Went to the loo in Austin

I had a family reunion in Austin this past weekend. And you know how reunions go, you are so involved with enjoying the get together you push other things to the back of your mind. Like visiting the loo.

I, however, had a loo – front and center in my mind.

Lady Bird Loo, Austin Texas, Mell Lawrence Architects, Austin Buildings need to work amazingly well. Ours do. They reflect a deep sense of place and life pattern. Mell Lawrence Architects, Austin

It was late morning on a hot and humid July day, typical for Austin. The Colorado River looked serene in its placid state of pale green and blue water. A cooling breeze seemed to drop the temperature to bearable as we walked the gravel trail along its bank.  

Two awkward looking rusted steel structures came into view. I instantly recognized them from their published photos.  They looked more shadow than structure as the tall steel sheets rose directly from the ground.

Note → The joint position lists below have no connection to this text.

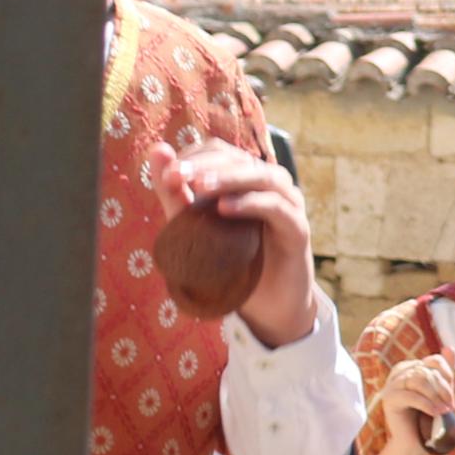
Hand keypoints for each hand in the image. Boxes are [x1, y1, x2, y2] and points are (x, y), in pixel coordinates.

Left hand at [164, 145, 318, 345]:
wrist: (266, 304)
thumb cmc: (232, 261)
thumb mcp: (194, 225)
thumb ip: (176, 192)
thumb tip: (156, 150)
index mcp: (245, 179)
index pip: (220, 151)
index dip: (194, 156)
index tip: (168, 172)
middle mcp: (269, 186)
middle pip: (239, 159)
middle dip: (206, 165)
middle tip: (178, 175)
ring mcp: (288, 205)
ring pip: (262, 177)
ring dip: (229, 177)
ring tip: (200, 186)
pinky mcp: (298, 229)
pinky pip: (277, 207)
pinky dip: (251, 203)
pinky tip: (225, 209)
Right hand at [375, 355, 454, 452]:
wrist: (416, 441)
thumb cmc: (429, 415)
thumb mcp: (441, 392)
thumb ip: (444, 371)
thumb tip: (449, 347)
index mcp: (411, 367)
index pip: (434, 361)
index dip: (447, 375)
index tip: (452, 395)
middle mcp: (400, 372)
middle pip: (427, 371)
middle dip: (443, 389)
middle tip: (451, 406)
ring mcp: (392, 385)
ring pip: (419, 380)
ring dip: (436, 397)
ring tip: (445, 411)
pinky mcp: (389, 399)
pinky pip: (411, 396)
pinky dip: (427, 404)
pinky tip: (436, 413)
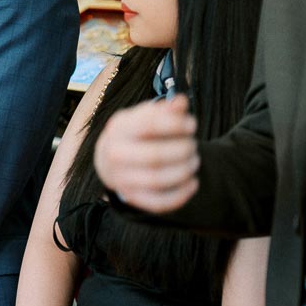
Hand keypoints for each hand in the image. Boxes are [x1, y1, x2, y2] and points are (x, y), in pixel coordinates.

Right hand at [93, 94, 199, 212]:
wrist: (111, 158)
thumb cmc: (136, 133)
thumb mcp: (146, 115)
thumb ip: (165, 109)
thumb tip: (181, 102)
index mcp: (119, 128)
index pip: (149, 126)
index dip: (176, 125)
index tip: (192, 125)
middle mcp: (116, 154)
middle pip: (154, 156)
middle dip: (182, 150)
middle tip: (193, 145)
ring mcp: (122, 178)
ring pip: (157, 181)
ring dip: (184, 171)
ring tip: (194, 162)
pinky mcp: (132, 197)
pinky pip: (158, 203)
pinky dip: (180, 196)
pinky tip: (193, 183)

When you are on an architectural pilgrimage, no matter how humble, attention is moreso. I walked around the structures, peeking into the narrow gap between the steel panels and the concrete end wall, noting the carefully detailed clips that held the steel panels to the frame. The panels were already covered in rust, the intended end game of Corten steel that allows the natural salt and humidity to corrode its surface to a point of patina before further corrosion is inherently stopped. This rust felt almost dangerous as I carefully inspected the corrosion flakes.

I ran my hand along the board formed concrete end walls, feeling the wood grain and the concrete bits that leaked through, forming thin rough rows across the wall.  

As I continued to walk around the buildings, sensing the tall and folding walls, I eventually realized that they were locked for maintenance. Actually, that had not in the least diminished my experience. The buildings were quite available as simple structures along a trail. Belonging to the site regardless of their use. Good design is like that.